SUMMARY: AddressSanitizer: SEGV /home/rookie/asan/binutils-2.31.1/bfd/opncls.c:1000 bfd_zalloc


$ASAN_OPTIONS=halt_on_error=false:allow_addr2line=true ./nm -A -a -l -S -s --special-syms --synthetic --with-symbol-versions -D $POC2

ASan:
==21562==ERROR: AddressSanitizer: SEGV on unknown address 0xb1a05f30 (pc 0xb757d0e6 sp 0xbfb05e68 bp 0xbfb05ea8 T0)
    #0 0xb757d0e5 (/lib/i386-linux-gnu/libc.so.6+0x940e5)
    #1 0x80a970f in index (/home/rookie/asan/binutils-2.31.1/tmp/bin/nm+0x80a970f)
    #2 0x8192273 in _bfd_stab_section_find_nearest_line /home/rookie/asan/binutils-2.31.1/bfd/syms.c:1421
    #3 0x8336e02 in _bfd_elf_find_nearest_line /home/rookie/asan/binutils-2.31.1/bfd/elf.c:8768
    #4 0x80e4481 in print_symbol /home/rookie/asan/binutils-2.31.1/binutils/nm.c:1009
    #5 0x80df268 in print_symbols /home/rookie/asan/binutils-2.31.1/binutils/nm.c:1089
    #6 0x80df268 in display_rel_file /home/rookie/asan/binutils-2.31.1/binutils/nm.c:1205
    #7 0x80da0d5 in display_file /home/rookie/asan/binutils-2.31.1/binutils/nm.c:1325
    #8 0x80d6521 in main /home/rookie/asan/binutils-2.31.1/binutils/nm.c:1799
    #9 0xb7502af2 (/lib/i386-linux-gnu/libc.so.6+0x19af2)
    #10 0x80d4784 in _start (/home/rookie/asan/binutils-2.31.1/tmp/bin/nm+0x80d4784)

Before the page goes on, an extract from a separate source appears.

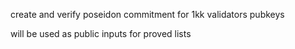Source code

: create and verify poseidon commitment for 1kk validators pubkeys

will be used as public inputs for proved lists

AddressSanitizer can not provide additional info.
SUMMARY: AddressSanitizer: SEGV ??:0 ??
==21562==ABORTING

Comment 1 Sourceware Commits 2018-09-20 08:00:54 UTC

The master branch has been updated by Alan Modra <amodra@sourceware.org>:

https://sourceware.org/git/gitweb.cgi?p=binutils-gdb.git;h=30838132997e6a3cfe3ec11c58b32b22f6f6b102

commit 30838132997e6a3cfe3ec11c58b32b22f6f6b102
Author: Alan Modra <amodra@gmail.com>
Date:   Thu Sep 20 15:29:17 2018 +0930

    Bug 23686, two segment faults in nm
    
    Fixes the bugs exposed by the testcases in the PR, plus two more bugs
    I noticed when looking at _bfd_stab_section_find_nearest_line.
    
    	PR 23686
    	* dwarf2.c (read_section): Error when attempting to malloc
    	"(bfd_size_type) -1".
    	* syms.c (_bfd_stab_section_find_nearest_line): Bounds check
    	function_name.  Bounds check reloc address.  Formatting.  Ensure
    	.stabstr zero terminated.

Comment 2 Alan Modra 2018-09-20 08:24:43 UTC

Fixed

Comment 3 Sourceware Commits 2023-05-20 11:46:45 UTC

The master branch has been updated by Alan Modra <amodra@sourceware.org>:

https://sourceware.org/git/gitweb.cgi?p=binutils-gdb.git;h=0bbd2b1ad0426aee86445cd7f0c86667624da7ca

commit 0bbd2b1ad0426aee86445cd7f0c86667624da7ca
Author: Alan Modra <amodra@gmail.com>
Date:   Sat May 20 21:00:25 2023 +0930

    Re: Bug 23686, two segment faults in nm
    
    The fix for pr23686 had a hole in the reloc address sanity check,
    the calculation could overflow.  Note that stabsize is known to be a
    non-zero multiple of 12 so stabsize - 4 can't underflow.
    
            PR 23686
            * syms.c (_bfd_stab_section_find_nearest_line): Correct
            r->address sanity check.